Flip SNPs for resolving strand issues

awk '{print $1}' out/all_differences.txt | sort -u > out/flip_list.txt
plink --bfile out/1kgp_3 --flip out/flip_list.txt --reference-allele out/hapmap_0.ref_list --make-bed --out out/1kgp_4

Check for SNPs which are still problematic after they have been flipped

awk '{print $2 , $5, $6}' out/1kgp_4.bim > out/1kgp_4.snp_strans
sort out/1kgp_4.snp_strans out/hapmap_0.snp_strands | uniq -u  > out/uncorresponding_SNPs.txt

Remove problematic SNPs from 1KGP

awk '{print $1}' out/uncorresponding_SNPs.txt | sort -u > out/SNPs_for_exlusion.txt
plink --bfile out/1kgp_4 --exclude out/SNPs_for_exlusion.txt --make-bed --out out/1kgp_5

Update sex

File data/igsr_samples.tsv containing metadata for 1KGP samples was downloaded from https://www.internationalgenome.org/data-portal/sample

awk '{print $2}' out/1kgp_5.fam > out/1kgp_5.ind

grep -f out/1kgp_5.ind data/igsr_samples.tsv | awk 'FS="\t" {print $1, $1, $2, $4, $6}' > out/1kgp_5.metadata

sed -i 's/female/2/g' out/1kgp_5.metadata 
sed -i 's/male/1/g' out/1kgp_5.metadata

plink --bfile out/1kgp_5 --update-sex out/1kgp_5.metadata 1 --make-bed --out out/1kgp_6

Remove HapMap individuals from 1KGP

awk '{print $2, $2}' data/hapmap_0.fam > out/hapmap_0.ind

plink --bfile out/1kgp_6 --remove out/hapmap_0.ind --make-bed --out out/1kgp_7

Update IDs

We will use FID to indicate continental population of individual.

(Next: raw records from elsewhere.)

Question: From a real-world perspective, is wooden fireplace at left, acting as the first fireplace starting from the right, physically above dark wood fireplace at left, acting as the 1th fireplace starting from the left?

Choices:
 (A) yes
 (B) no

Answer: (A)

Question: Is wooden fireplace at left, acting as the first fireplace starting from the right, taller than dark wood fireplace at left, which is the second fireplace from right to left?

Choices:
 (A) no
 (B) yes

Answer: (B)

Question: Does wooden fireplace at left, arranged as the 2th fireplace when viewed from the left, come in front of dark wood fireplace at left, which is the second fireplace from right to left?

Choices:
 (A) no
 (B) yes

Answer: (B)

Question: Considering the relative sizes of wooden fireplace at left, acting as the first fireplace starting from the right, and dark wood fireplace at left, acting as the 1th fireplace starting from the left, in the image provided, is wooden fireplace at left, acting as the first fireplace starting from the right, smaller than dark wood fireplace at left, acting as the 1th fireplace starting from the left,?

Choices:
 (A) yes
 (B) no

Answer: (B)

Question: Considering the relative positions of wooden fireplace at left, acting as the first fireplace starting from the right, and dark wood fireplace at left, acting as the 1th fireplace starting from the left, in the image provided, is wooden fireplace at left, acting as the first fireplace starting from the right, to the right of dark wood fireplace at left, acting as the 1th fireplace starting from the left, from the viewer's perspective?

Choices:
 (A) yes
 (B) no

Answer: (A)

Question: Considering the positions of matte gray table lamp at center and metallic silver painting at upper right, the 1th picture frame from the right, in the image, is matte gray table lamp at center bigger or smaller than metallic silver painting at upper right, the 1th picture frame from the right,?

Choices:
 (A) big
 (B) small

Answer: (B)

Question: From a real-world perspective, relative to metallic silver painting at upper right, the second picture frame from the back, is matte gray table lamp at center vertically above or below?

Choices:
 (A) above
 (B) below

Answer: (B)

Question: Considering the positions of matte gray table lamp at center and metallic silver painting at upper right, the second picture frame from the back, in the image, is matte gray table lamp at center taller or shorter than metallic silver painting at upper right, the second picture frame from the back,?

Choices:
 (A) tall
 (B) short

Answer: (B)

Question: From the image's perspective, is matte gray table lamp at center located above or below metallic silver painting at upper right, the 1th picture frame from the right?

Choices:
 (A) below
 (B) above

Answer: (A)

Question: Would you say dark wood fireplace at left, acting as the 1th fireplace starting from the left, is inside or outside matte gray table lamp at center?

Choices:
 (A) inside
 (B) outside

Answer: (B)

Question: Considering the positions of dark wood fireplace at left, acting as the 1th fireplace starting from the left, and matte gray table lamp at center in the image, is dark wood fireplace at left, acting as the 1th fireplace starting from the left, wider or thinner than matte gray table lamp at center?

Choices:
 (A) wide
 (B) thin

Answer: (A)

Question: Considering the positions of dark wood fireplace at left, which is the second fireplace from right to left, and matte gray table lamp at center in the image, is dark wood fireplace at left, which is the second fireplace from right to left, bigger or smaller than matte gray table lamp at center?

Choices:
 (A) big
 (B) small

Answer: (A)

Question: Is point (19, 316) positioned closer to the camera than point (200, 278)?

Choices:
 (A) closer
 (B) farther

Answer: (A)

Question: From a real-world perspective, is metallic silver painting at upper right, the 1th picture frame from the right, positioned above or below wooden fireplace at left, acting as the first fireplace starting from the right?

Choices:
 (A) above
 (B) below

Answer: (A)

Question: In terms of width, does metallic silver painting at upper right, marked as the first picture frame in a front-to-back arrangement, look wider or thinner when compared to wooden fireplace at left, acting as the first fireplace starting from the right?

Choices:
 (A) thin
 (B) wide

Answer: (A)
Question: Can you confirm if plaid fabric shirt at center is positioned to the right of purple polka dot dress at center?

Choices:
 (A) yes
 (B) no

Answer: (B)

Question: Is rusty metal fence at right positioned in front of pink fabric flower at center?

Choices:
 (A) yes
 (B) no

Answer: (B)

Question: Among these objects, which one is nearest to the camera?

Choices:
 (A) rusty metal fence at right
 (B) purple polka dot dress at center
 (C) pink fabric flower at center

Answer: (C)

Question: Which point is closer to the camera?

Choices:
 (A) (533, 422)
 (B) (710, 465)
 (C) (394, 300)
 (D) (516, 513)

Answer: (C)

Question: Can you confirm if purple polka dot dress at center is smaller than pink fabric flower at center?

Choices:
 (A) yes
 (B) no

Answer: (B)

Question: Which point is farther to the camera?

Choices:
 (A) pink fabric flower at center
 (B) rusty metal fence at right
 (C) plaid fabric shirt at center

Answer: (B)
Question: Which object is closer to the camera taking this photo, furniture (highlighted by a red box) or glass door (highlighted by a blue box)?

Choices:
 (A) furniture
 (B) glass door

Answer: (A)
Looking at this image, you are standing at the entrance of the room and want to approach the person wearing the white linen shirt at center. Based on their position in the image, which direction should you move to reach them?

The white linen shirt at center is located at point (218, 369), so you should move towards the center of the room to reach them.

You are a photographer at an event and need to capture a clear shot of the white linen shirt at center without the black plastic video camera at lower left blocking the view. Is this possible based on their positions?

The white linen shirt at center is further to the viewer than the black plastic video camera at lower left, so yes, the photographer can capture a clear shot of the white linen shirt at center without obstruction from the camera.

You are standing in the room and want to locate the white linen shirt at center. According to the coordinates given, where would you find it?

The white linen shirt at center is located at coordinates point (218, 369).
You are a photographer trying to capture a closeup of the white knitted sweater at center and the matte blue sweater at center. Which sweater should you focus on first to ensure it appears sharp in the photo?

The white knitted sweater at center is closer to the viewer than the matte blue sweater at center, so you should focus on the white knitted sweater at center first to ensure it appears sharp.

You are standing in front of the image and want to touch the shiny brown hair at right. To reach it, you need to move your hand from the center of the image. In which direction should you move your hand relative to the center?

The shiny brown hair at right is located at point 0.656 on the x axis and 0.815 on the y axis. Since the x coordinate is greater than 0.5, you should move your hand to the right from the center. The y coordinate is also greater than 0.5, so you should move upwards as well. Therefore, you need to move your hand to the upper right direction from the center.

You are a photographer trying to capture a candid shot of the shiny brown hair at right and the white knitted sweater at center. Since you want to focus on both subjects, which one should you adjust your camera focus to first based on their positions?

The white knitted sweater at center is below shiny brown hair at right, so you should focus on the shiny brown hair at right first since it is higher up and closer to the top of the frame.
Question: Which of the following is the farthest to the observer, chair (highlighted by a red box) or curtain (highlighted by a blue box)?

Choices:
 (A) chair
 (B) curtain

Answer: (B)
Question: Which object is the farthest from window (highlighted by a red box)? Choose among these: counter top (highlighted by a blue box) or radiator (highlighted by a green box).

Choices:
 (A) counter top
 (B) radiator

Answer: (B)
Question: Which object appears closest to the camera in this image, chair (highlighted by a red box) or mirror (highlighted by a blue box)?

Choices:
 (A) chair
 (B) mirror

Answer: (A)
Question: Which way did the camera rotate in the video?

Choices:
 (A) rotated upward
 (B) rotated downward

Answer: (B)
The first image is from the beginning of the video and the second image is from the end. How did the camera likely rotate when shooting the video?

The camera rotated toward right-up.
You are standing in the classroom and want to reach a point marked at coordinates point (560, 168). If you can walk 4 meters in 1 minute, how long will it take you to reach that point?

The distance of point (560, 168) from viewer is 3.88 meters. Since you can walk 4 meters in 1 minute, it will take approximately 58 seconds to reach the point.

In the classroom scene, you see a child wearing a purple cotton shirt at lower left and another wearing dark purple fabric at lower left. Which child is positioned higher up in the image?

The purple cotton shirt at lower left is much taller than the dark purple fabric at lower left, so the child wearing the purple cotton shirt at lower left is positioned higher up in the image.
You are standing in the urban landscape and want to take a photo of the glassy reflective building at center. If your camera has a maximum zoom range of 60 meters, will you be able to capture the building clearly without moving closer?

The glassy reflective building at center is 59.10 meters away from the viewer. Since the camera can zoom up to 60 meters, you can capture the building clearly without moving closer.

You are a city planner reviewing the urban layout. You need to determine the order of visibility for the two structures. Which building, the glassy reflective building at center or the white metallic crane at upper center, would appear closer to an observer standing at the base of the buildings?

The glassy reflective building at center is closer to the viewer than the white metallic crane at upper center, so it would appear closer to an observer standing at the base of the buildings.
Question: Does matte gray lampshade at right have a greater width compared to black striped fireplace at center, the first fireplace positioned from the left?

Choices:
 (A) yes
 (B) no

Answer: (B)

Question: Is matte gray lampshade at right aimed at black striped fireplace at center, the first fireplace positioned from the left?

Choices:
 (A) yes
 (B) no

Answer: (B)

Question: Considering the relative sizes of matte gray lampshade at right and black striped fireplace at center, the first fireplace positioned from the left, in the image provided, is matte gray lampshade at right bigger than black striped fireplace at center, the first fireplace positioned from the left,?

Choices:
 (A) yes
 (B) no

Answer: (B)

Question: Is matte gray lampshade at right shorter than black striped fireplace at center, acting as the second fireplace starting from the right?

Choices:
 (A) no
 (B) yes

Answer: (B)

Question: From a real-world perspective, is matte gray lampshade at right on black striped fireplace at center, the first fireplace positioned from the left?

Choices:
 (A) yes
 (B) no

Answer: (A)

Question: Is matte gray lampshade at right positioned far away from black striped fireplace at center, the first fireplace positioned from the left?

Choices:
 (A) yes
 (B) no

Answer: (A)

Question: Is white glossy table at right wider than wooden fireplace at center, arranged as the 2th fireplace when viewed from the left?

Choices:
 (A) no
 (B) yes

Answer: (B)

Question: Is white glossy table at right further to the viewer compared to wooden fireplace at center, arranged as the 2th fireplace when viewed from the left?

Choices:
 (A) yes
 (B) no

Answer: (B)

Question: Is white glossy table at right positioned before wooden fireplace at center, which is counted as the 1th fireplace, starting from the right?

awk 'FS=" " {print $1, $2, $5, $2}' out/1kgp_5.metadata > out/update_IDs

plink --bfile out/1kgp_7 --update-ids out/update_IDs --make-bed --out data/1kgp

The output file of this command can be found in exercises/data, and we will use 1kgp plink files as a starting point for our tutorials.